Marc Schooley's dystopian novel The Dark Man is an elegantly written psychological drama that's nearly as spell-binding as one of James Cleveland's sermons.
While the book contains plenty of action-movie chases, espionage, and helicopter fights, where it really stands out is in its gripping exploration of the human mind and spirit. Farris, Cotton, Julia, and especially the tormented Charles carry on conversations with themselves, their memories, and their hopes that are revealing, disturbing, and sometimes profound. Into their struggles, the voice of the gospel offers peace and the power of redemptive sacrifice.
The Dark Man is a powerful introduction to Marc Schooley and another memorable offering from Marcher Lord Press.
- Rachel Starr Thomson, author of The Seventh World Trilogy: Worlds Unseen, Burning Light, and Coming Day
Posted October 31, 2009
In Texas undercover agent Charles Graves, the man with a thousand faces, is assigned to destroy the last remaining powerful Christian leader in the United States, Reverend James Cleveland.
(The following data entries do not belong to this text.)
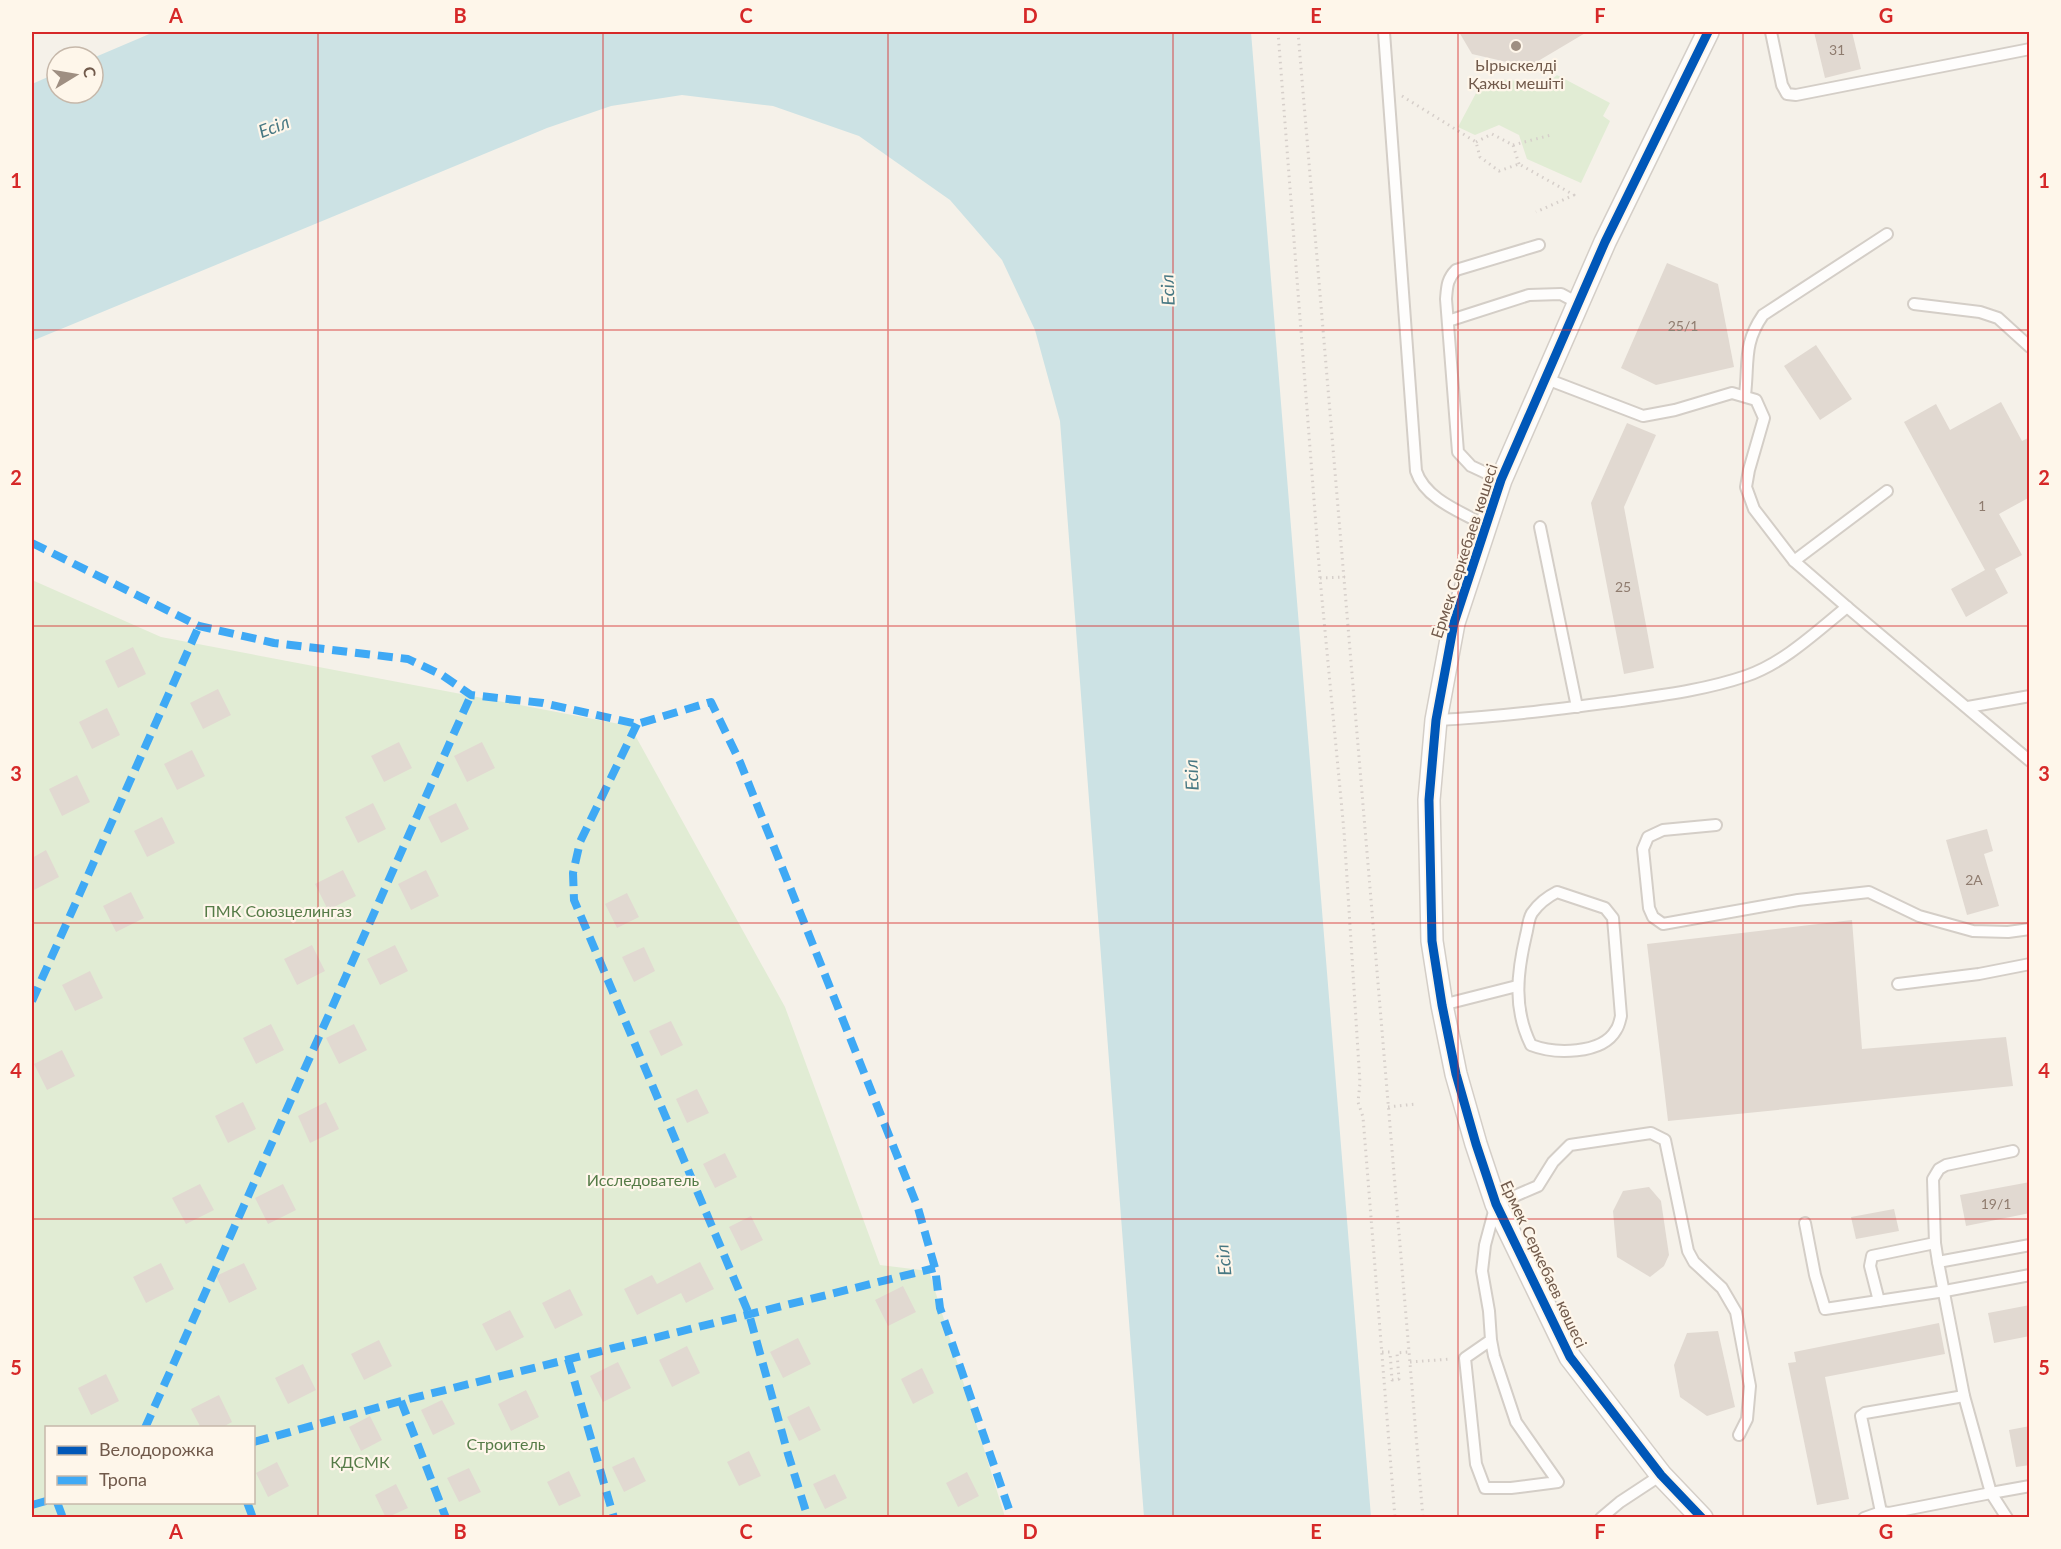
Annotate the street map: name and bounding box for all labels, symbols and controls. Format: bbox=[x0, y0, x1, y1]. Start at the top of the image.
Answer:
text: A bbox=[168, 3, 183, 27]
text: B bbox=[453, 3, 467, 27]
text: C bbox=[739, 3, 753, 27]
text: D bbox=[1022, 3, 1038, 27]
text: E bbox=[1310, 3, 1322, 27]
text: F bbox=[1594, 3, 1606, 27]
text: G bbox=[1879, 3, 1893, 27]
marker: Ырыскелді Қажы мешіті bbox=[1509, 39, 1523, 53]
house number: 31 bbox=[1829, 41, 1845, 58]
north arrow bbox=[45, 45, 105, 105]
place label: Ырыскелді Қажы мешіті bbox=[1468, 55, 1564, 92]
text: С bbox=[80, 65, 101, 79]
water label: Есіл bbox=[255, 110, 292, 142]
text: 1 bbox=[10, 168, 22, 192]
text: 1 bbox=[2038, 168, 2050, 192]
water label: Есіл bbox=[1155, 274, 1179, 306]
house number: 25/1 bbox=[1668, 317, 1698, 334]
street label: Ермек Серкебаев көшесі bbox=[1426, 461, 1501, 640]
text: 2 bbox=[10, 465, 22, 489]
text: 2 bbox=[2038, 465, 2050, 489]
house number: 1 bbox=[1978, 497, 1986, 514]
house number: 25 bbox=[1615, 578, 1631, 595]
water label: Есіл bbox=[1179, 759, 1203, 791]
text: 3 bbox=[10, 761, 22, 785]
text: 3 bbox=[2038, 761, 2050, 785]
house number: 2А bbox=[1965, 871, 1983, 888]
park label: ПМК Союзцелингаз bbox=[204, 901, 352, 920]
text: 4 bbox=[10, 1058, 22, 1082]
text: 4 bbox=[2038, 1058, 2050, 1082]
park label: Исследователь bbox=[587, 1170, 700, 1189]
street label: Ермек Серкебаев көшесі bbox=[1497, 1177, 1592, 1350]
house number: 19/1 bbox=[1981, 1195, 2011, 1212]
water label: Есіл bbox=[1210, 1243, 1236, 1277]
text: 5 bbox=[10, 1355, 22, 1379]
text: 5 bbox=[2038, 1355, 2050, 1379]
legend bbox=[45, 1426, 255, 1504]
park label: Строитель bbox=[467, 1434, 546, 1453]
text: Велодорожка bbox=[99, 1438, 214, 1460]
park label: КДСМК bbox=[330, 1452, 390, 1471]
text: Тропа bbox=[99, 1468, 147, 1490]
text: A bbox=[168, 1519, 183, 1543]
text: B bbox=[453, 1519, 467, 1543]
text: C bbox=[739, 1519, 753, 1543]
text: D bbox=[1022, 1519, 1038, 1543]
text: E bbox=[1310, 1519, 1322, 1543]
text: F bbox=[1594, 1519, 1606, 1543]
text: G bbox=[1879, 1519, 1893, 1543]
As he gathers evidence, Charles goes to arrest Reverend Cleveland, but suddenly hears voices in his head insisting he heed the message his target proclaims.
This turns Charles from a cynic to a believer in God. He quits his law enforcement position and works to protect James and the word against his former associates, which includes his father. However, the Dark Man from his past urges him to forget this Christian nonsense and take care of himself especially when his former comrades are searching to assassinate him as a traitor. Charles has to choose between standing up for God or standing up with the Dark Man who haunts his breathing.
This is a fascinating but grim future tale that has Big Brother (and Sister) watching you ready to prance and harass. Charles is a terrific conflicted protagonist pulled schizoid like in two directions. Although The Dark Man inside his head also appears inside other people's brains abating the issue of the hero's sanity, fans will relish this profound look at persecution as religious tolerance is unacceptable.
Posted June 11, 2009
Review by Jill Williamson
In this near-future psychological thriller, undercover agent Charles Graves is working to bring down the last remnants of Christians in Texas. Charles is capable of the ultimate disguises, like the kind that Tom Cruise uses in the Mission Impossible movies. Charles' assignment: bring down Reverend James Cleveland, the one remaining influential Christian leader in the US.
Just before Charles can arrest Cleveland, he hears God's voice through the Reverend's message. Charles surrenders his heart to God right there and goes awol. Now Charles is working against his former colleagues, including his own father. Charles' dark past continues to haunt him in the form of a wooden puzzle from his childhood. This "dark man" argues with Charles, urging him to look out for Charles and Charles alone. As Charles tries to serve his new God, he must continually stand up to the dark man of his past.
I thought this book was excellent! It started out with a fascinating slow-pace that, for some reason, reminded me of when I read 1984. I think it was the way Schooley created his future world. It was as if anyone in the government could be watching you, waiting to arrest you for the smallest infraction.
When Charles converts to Christianity, the story turns into a chase. Charles' ex-comrades are seeking to bring him down, but Charles needs to rescue some people and avert a major disaster without being caught. I liked how everyone had a voice in their head, I thought it was an interesting way to look at how people struggle with decision making and temptation. This is a deep, thought-provoking novel and well worth a read.